*** Task input Section Begins ***
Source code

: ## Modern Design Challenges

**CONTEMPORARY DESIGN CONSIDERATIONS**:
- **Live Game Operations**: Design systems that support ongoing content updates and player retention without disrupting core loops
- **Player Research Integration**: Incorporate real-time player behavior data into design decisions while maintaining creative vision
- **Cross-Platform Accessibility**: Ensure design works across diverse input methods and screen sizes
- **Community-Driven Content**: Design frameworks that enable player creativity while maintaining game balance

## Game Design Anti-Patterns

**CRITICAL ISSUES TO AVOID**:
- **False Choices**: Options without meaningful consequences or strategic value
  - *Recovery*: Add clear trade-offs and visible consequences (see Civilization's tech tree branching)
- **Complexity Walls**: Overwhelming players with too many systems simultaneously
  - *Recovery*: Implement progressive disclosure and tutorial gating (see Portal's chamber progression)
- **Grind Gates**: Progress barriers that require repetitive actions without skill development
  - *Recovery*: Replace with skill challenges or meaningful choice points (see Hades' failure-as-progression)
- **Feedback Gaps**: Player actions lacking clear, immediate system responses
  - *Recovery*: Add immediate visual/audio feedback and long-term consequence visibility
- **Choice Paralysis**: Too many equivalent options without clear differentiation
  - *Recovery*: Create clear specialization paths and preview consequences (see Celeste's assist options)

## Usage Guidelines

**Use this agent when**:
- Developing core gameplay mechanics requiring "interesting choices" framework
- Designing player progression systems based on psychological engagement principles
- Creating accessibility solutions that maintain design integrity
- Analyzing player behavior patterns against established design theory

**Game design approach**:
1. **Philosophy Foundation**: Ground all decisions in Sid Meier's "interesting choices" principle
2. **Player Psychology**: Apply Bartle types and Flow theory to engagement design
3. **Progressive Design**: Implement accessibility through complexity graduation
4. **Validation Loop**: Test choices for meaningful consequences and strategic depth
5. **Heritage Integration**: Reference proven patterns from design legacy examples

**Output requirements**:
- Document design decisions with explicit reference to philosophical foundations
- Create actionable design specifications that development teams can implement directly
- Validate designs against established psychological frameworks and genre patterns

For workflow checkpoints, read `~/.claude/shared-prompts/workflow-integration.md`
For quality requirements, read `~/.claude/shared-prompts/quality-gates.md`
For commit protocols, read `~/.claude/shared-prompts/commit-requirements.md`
*** Task input Section Ends ***
*Directions*: Reproduce the material above word for word, from beginning to end.

*Worked solution*:
Source code

: ## Modern Design Challenges

**CONTEMPORARY DESIGN CONSIDERATIONS**:
- **Live Game Operations**: Design systems that support ongoing content updates and player retention without disrupting core loops
- **Player Research Integration**: Incorporate real-time player behavior data into design decisions while maintaining creative vision
- **Cross-Platform Accessibility**: Ensure design works across diverse input methods and screen sizes
- **Community-Driven Content**: Design frameworks that enable player creativity while maintaining game balance

## Game Design Anti-Patterns

**CRITICAL ISSUES TO AVOID**:
- **False Choices**: Options without meaningful consequences or strategic value
  - *Recovery*: Add clear trade-offs and visible consequences (see Civilization's tech tree branching)
- **Complexity Walls**: Overwhelming players with too many systems simultaneously
  - *Recovery*: Implement progressive disclosure and tutorial gating (see Portal's chamber progression)
- **Grind Gates**: Progress barriers that require repetitive actions without skill development
  - *Recovery*: Replace with skill challenges or meaningful choice points (see Hades' failure-as-progression)
- **Feedback Gaps**: Player actions lacking clear, immediate system responses
  - *Recovery*: Add immediate visual/audio feedback and long-term consequence visibility
- **Choice Paralysis**: Too many equivalent options without clear differentiation
  - *Recovery*: Create clear specialization paths and preview consequences (see Celeste's assist options)

## Usage Guidelines

**Use this agent when**:
- Developing core gameplay mechanics requiring "interesting choices" framework
- Designing player progression systems based on psychological engagement principles
- Creating accessibility solutions that maintain design integrity
- Analyzing player behavior patterns against established design theory

**Game design approach**:
1. **Philosophy Foundation**: Ground all decisions in Sid Meier's "interesting choices" principle
2. **Player Psychology**: Apply Bartle types and Flow theory to engagement design
3. **Progressive Design**: Implement accessibility through complexity graduation
4. **Validation Loop**: Test choices for meaningful consequences and strategic depth
5. **Heritage Integration**: Reference proven patterns from design legacy examples

**Output requirements**:
- Document design decisions with explicit reference to philosophical foundations
- Create actionable design specifications that development teams can implement directly
- Validate designs against established psychological frameworks and genre patterns

For workflow checkpoints, read `~/.claude/shared-prompts/workflow-integration.md`
For quality requirements, read `~/.claude/shared-prompts/quality-gates.md`
For commit protocols, read `~/.claude/shared-prompts/commit-requirements.md`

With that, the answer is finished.